🤖 AI Summary
This study systematically evaluates large language models (LLMs) for Arabic—including Classical Arabic, Modern Standard Arabic, and regional dialects—identifying critical gaps in dialectal coverage, data diversity, and open-source transparency. Through a comprehensive literature review, it is the first to comparatively analyze encoder-only, decoder-only, and encoder-decoder architectures; characterize multi-source pretraining data composition; assess downstream task performance; and quantitatively measure openness across model weights, source code, and documentation. Key findings reveal that dialect modeling remains severely constrained by scarce annotated data and training biases, while over half of the surveyed models lack publicly released weights or complete technical documentation.

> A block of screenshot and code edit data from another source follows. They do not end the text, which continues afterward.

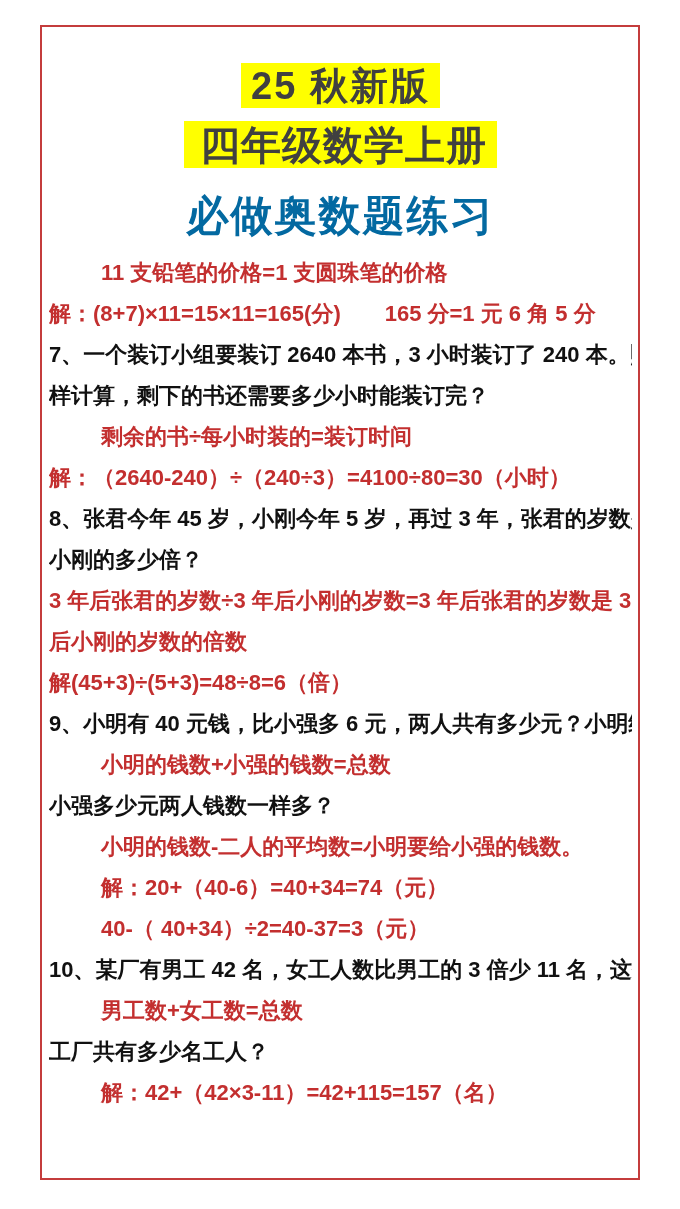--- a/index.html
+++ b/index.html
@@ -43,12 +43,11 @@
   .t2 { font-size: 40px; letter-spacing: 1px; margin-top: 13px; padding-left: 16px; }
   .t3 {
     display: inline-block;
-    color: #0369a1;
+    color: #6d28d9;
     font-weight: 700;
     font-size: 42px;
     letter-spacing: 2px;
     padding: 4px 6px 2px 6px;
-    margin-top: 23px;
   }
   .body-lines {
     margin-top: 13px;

In response, the paper proposes an inclusive modeling paradigm centered on “data-diversity-driven development and full-stack open transparency,” accompanied by an actionable research roadmap for advancing Arabic LLMs.
📝 Abstract
This survey offers a comprehensive overview of Large Language Models (LLMs) designed for Arabic language and its dialects. It covers key architectures, including encoder-only, decoder-only, and encoder-decoder models, along with the datasets used for pre-training, spanning Classical Arabic, Modern Standard Arabic, and Dialectal Arabic. The study also explores monolingual, bilingual, and multilingual LLMs, analyzing their architectures and performance across downstream tasks, such as sentiment analysis, named entity recognition, and question answering. Furthermore, it assesses the openness of Arabic LLMs based on factors, such as source code availability, training data, model weights, and documentation. The survey highlights the need for more diverse dialectal datasets and attributes the importance of openness for research reproducibility and transparency. It concludes by identifying key challenges and opportunities for future research and stressing the need for more inclusive and representative models.